3. Determine the mass of NaOH using its molar mass (40.00 g/mol):
mass of NaOH = moles of NaOH * molar mass of NaOH
= 0.1225 mol * 40.00 g/mol
= 4.90 g
Therefore, in the second scenario, a mass of 4.90 grams of NaOH can be neutralized by the buffer solution before the pH rises above 4.0.
In summary, the mass of NaOH that a buffer solution can neutralize before the pH rises above 4.0 depends on the concentration of the weak acid and its conjugate base in the solution. When the concentration of HF and NaF increases from 0.15 M to 0.35 M, the buffer can handle a larger mass of NaOH before the pH rises above 4.0 (from 2.10 g to 4.90 g).
thanks for the explanation!!!
1+1=3
:)
First calculate pH of the buffer.
pH = 3.14 + log(0.15/0.15)
pH = 3.14 based on Ka for HF of 7.2E-4. You need to use the K in your text and/or notes.

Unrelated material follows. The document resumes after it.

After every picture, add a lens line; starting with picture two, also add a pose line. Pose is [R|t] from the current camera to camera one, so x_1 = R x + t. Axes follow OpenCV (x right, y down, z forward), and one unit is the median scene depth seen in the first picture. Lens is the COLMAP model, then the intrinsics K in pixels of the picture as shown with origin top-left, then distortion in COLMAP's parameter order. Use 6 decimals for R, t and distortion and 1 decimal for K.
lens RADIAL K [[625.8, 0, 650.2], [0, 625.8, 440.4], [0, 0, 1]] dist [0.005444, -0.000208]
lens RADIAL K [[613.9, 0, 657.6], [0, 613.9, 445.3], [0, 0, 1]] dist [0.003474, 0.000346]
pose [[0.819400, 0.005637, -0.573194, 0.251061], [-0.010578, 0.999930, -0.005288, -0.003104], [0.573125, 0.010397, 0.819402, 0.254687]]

Then substitute 4.0 for pH and solve for (F^-/HF). If I didn't goof I found 7.24.
Here is the equation that goes when adding NaOH.
......HF...+....OH^- ===>F^- + H2O
begin 0.0525....0........0.0525 moles
add OH..........x..........x
final.0.525-x...0.......0.0525+x....
Now substitute into the (F^-/HF) = 7.24 and solve for x. x will be the moles of NaOH that can be added without exceeding a pH of 4.00. Then convert that many moles to grams NaOH.
The second part of the problem is done the same way.